Trump 10% global tariffs remain one of the most important trade-policy stories of 2026. President Donald Trump introduced the temporary import surcharge after the US Supreme Court rejected his earlier use of emergency powers. Yet the replacement measure has already faced a serious legal challenge of its own, leaving importers, trading partners and consumers with a complicated question: what tariffs are currently in force, and what could happen next?

Contents
Trump 10% Global Tariffs: The Critical Court Fight Reshaping US Trade PolicyWhy the Supreme Court rejected the earlier tariffsWhat Section 122 allows the president to doHow Trump 10% global tariffs work in practiceMajor exemptions from the temporary surchargeWhy Trump 10% global tariffs faced another court challengeThe two court cases are not the sameWhat happened to the earlier tariff revenue?Section 232 tariffs did not disappearSection 301 is becoming increasingly importantWhy the tariffs matter for consumers and businessesWhat happens before the July deadline?The bigger lesson from Trump 10% global tariffs

The first major turning point came on 20 February 2026, when the Supreme Court ruled that the International Emergency Economic Powers Act, commonly known as IEEPA, did not authorise the president to impose tariffs. Within hours, Trump announced a new approach. The administration imposed Trump 10% global tariffs under Section 122 of the Trade Act of 1974, a separate law that permits temporary import restrictions in response to specified international-payment problems.

The new surcharge took effect on 24 February.
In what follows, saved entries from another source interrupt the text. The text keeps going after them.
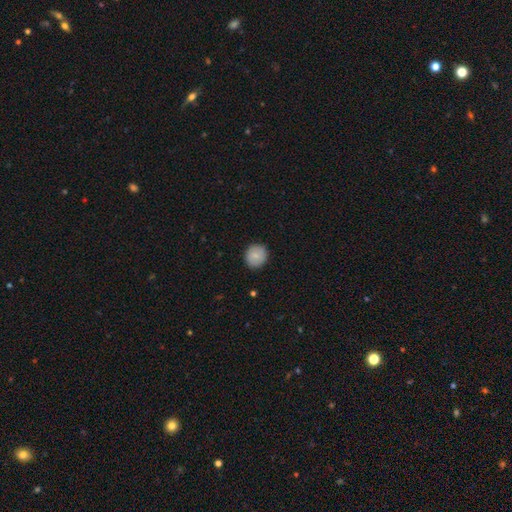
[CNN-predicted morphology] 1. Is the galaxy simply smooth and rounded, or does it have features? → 82% smooth, 11% featured or disk, 7% star or artifact.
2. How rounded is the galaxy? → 87% round, 12% in between, 1% cigar-shaped.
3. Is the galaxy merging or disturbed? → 89% none, 8% minor disturbance, 2% major disturbance, 1% merger.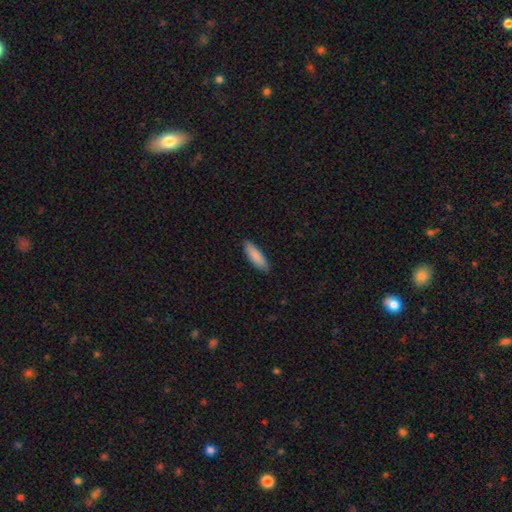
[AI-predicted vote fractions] Q: Smooth or featured?
A: smooth (88%); runner-up: featured or disk (7%)
Q: How rounded?
A: cigar-shaped (55%); runner-up: in between (43%)
Q: Merging?
A: none (87%); runner-up: minor disturbance (10%)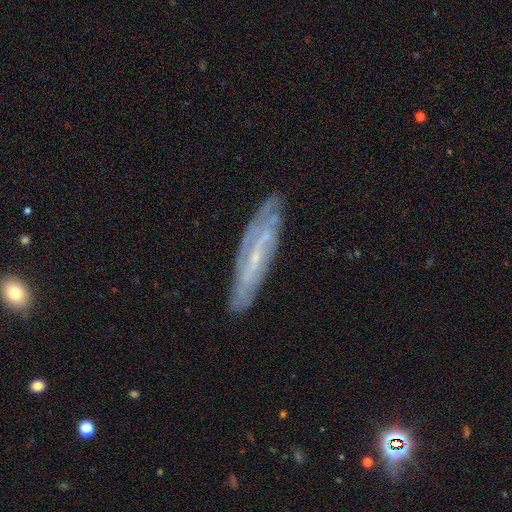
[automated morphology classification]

It was designed to last for 150 days, ending on 24 July unless Congress extended it or the administration changed course earlier. However, a divided US Court of International Trade ruled on 7 May that the Section 122 proclamation was not justified under the law. The court granted relief only to two private importers and the State of Washington. The administration appealed, and an appeals court temporarily paused that limited relief. As a result, Trump 10% global tariffs continued to apply to most affected importers as of early June.

This is no longer a simple story about one tariff announcement. It is a legal, economic and political struggle over presidential power, congressional authority, refund claims and the future structure of US trade policy.

Editor’s update — 7 June 2026: This article has been rebuilt to include the Supreme Court ruling, the Section 122 replacement tariffs, the later Court of International Trade decision, the appeal, the IEEPA refund process and the latest Section 301 proposals.

Why the Supreme Court rejected the earlier tariffs

Before Trump 10% global tariffs were introduced, the administration relied heavily on IEEPA. Trump had used the 1977 emergency-powers law to impose tariffs connected to fentanyl trafficking and to introduce broader “reciprocal” tariffs affecting imports from many countries.

The Supreme Court’s decision in Learning Resources, Inc. v. Trump held that IEEPA does not authorise the president to impose tariffs. The Court emphasised that the Constitution gives Congress the power to lay and collect taxes, duties, imposts and excises. The majority rejected the administration’s argument that IEEPA’s power to “regulate” importation allowed the president to impose tariffs of potentially unlimited amount and duration.

The ruling was important, but it did not eliminate every tariff introduced during Trump’s second term. It invalidated the tariffs imposed under IEEPA. Other duties imposed under different statutes, including some national-security tariffs under Section 232 of the Trade Expansion Act of 1962, were not automatically cancelled.

That distinction explains why the administration moved quickly. Trump 10% global tariffs were not a continuation of the same IEEPA orders. They were a replacement measure created under a different statute with its own limits and legal requirements.

What Section 122 allows the president to do

Section 122 is part of the Trade Act of 1974. The official US Code text allows temporary import surcharges of up to 15% for a period not exceeding 150 days unless Congress passes legislation extending the measure.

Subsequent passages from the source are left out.